**** Tekst ****
ECLI:NL:CBB:2006:AX8363

College van Beroep voor het bedrijfsleven

Datum uitspraak
30 mei 2006
Publicatiedatum
5 april 2013
Zaaknummer
AWB 05/450
Instantie
College van Beroep voor het bedrijfsleven
Type
Uitspraak
Rechtsgebied
Bestuursrecht
Procedures
  • Eerste en enige aanleg
Rechters
  • M.A. van der Ham
  • A. Bruining
Vindplaatsen
  • Rechtspraak.nl
AI samenvatting door LexboostAutomatisch gegenereerd

Beroep tegen besluit Minister van Landbouw inzake hardheidscategorie varkenshouderij

In deze zaak heeft de Maatschap A en Provarko B.V. beroep ingesteld tegen een besluit van de Minister van Landbouw, Natuur en Voedselkwaliteit, waarin werd beslist dat appellante niet in aanmerking kwam voor hardheidscategorie 14a van het Besluit hardheidsgevallen herstructurering varkenshouderij. Het beroep werd ingesteld op 30 juni 2005, naar aanleiding van een besluit van 23 mei 2005, dat op zijn beurt betrekking had op een bezwaar tegen een eerder besluit van 6 december 2000. De procedure omvatte een hoorzitting op 2 mei 2006, waar de gemachtigden van beide partijen hun standpunten toelichtten.
**** Aangeleverde gegevens ****
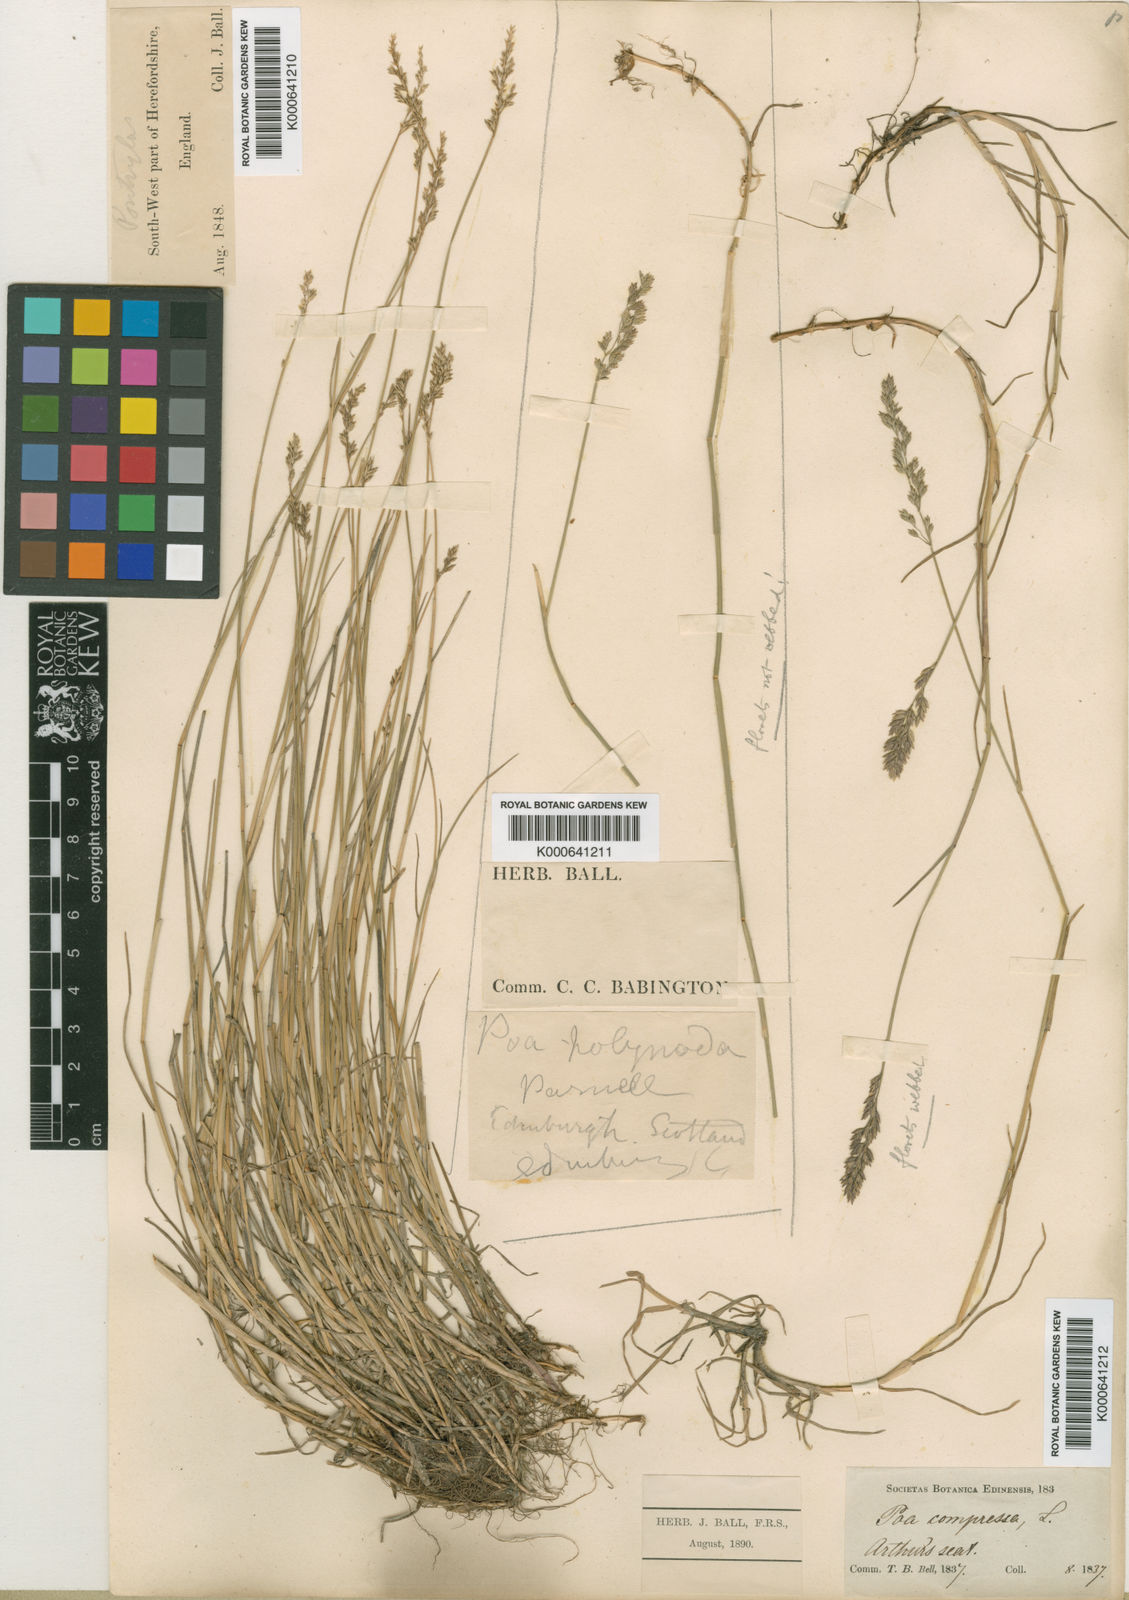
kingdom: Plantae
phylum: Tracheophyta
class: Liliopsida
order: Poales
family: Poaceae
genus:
****
Opdrachten:
a – Vertaal deze zin uit de tekst in het Engels: "De procedure omvatte een hoorzitting op 2 mei 2006, waar de gemachtigden van beide partijen hun standpunten toelichtten."
b – Schrijf het stuk van de tekst letterlijk over, vanaf "Beroep tegen besluit" tot en met "hun standpunten toelichtten.".
c – Op welke datum werd volgens de tekst het beroep ingesteld?

Antwoorden per opdracht:
a – The proceedings included a hearing on May 2, 2006, at which the authorized representatives of both parties explained their positions.

b –
Beroep tegen besluit Minister van Landbouw inzake hardheidscategorie varkenshouderij

In deze zaak heeft de Maatschap A en Provarko B.V. beroep ingesteld tegen een besluit van de Minister van Landbouw, Natuur en Voedselkwaliteit, waarin werd beslist dat appellante niet in aanmerking kwam voor hardheidscategorie 14a van het Besluit hardheidsgevallen herstructurering varkenshouderij. Het beroep werd ingesteld op 30 juni 2005, naar aanleiding van een besluit van 23 mei 2005, dat op zijn beurt betrekking had op een bezwaar tegen een eerder besluit van 6 december 2000. De procedure omvatte een hoorzitting op 2 mei 2006, waar de gemachtigden van beide partijen hun standpunten toelichtten.

c – Op 30 juni 2005.